I grew up in a family that allowed us to be who we wanted to be. Just as we have doctors, teachers, engineers, and architects, we also have an uncle who’s a gun for hire but is now remorseful and sells pirated porn DVDs instead, a few land grabbers, and one or two swindlers. All of them gave free services to family members, and were loyal to blood relatives.

We never had much in material things, but everyone is given the opportunity to a good education. Yes, even the land grabbers and swindlers had a university education.

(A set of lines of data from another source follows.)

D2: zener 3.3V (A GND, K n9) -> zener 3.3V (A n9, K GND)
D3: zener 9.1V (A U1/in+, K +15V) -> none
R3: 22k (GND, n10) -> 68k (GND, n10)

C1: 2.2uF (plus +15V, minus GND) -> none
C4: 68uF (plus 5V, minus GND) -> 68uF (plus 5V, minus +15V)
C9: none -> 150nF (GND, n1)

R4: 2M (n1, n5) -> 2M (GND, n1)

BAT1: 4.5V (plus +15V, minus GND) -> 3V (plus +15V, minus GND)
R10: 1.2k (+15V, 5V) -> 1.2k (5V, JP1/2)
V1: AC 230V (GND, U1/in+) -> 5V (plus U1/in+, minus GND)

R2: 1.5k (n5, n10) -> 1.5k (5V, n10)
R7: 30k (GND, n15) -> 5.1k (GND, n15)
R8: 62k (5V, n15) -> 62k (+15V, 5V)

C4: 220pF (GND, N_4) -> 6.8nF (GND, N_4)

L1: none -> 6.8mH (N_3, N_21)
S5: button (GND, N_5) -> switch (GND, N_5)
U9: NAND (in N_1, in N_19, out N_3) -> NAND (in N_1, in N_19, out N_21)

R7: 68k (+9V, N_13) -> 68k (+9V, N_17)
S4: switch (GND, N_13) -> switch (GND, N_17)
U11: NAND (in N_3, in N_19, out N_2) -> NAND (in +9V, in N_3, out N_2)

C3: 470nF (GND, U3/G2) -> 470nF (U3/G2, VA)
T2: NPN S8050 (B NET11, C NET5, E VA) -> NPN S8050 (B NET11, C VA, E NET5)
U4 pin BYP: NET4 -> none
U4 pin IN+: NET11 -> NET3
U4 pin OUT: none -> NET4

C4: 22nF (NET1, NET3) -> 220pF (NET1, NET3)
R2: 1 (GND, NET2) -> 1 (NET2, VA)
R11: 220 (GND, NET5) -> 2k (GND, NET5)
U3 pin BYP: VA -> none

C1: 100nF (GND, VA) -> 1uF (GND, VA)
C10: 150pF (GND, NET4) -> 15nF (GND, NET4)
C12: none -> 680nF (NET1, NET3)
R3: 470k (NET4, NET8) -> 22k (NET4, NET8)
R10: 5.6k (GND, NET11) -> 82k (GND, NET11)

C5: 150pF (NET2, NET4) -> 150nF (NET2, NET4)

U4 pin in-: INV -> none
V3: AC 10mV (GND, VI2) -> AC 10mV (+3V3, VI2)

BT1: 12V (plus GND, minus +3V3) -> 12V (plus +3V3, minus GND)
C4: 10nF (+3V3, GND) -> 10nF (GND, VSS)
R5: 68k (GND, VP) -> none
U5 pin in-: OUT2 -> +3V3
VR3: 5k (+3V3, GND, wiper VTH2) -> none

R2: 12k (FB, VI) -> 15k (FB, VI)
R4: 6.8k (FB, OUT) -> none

We pretty much did things in a different way. Swimming lessons consisted of being thrown into the Agusan River, which not only has a strong current, but was also infested with crocodiles years ago. Our idea of safety was letting the farmhand go into the water first, to check if crocodiles are having an afternoon delight, before clearing it safe for swimming lessons. He lived to the ripe old age of 89, and no, he did not die as dinner for those creatures. Talk about occupational hazards!

Every Christmas we gather in one home and celebrate it with our cousins, uncles, aunts, and friends. Every child presents a talent. There are no excuses for not presenting – to our family everyone has talent. In fact anything goes. Proof of that? One Christmas, when I was five, every child was made to present a song or dance number, or recite a poem. I recited the entire multiplication table from tables 1 to 10 – and everyone listened and cheered. I really thought reciting THAT was a talent, until I went to school, and found out otherwise. To me that was normal, and that’s my family.

Looking back to my childhood, I realized that the person I am today is really a reflection of my upbringing.

When everyone wanted to go abroad, even when I had the opportunity to migrate, I decided that I will stay in the Philippines and be part of nation-building. From the time I became a professional I have made a conscious decision to only work for companies that are socially responsible. My contribution? Is to be the best that I can be, to be honest in my dealings, and hopefully leave a legacy of good deeds and hope to others.

Like everyone else I want to have the comforts of life, but thanks to my family, I learned to appreciate what true wealth is all about. And that is the love of family.

I am away from home, and miss them a lot. But hey, happiness can also mean having the affection and care of a close-knit and very loving family, like mine, – in another city.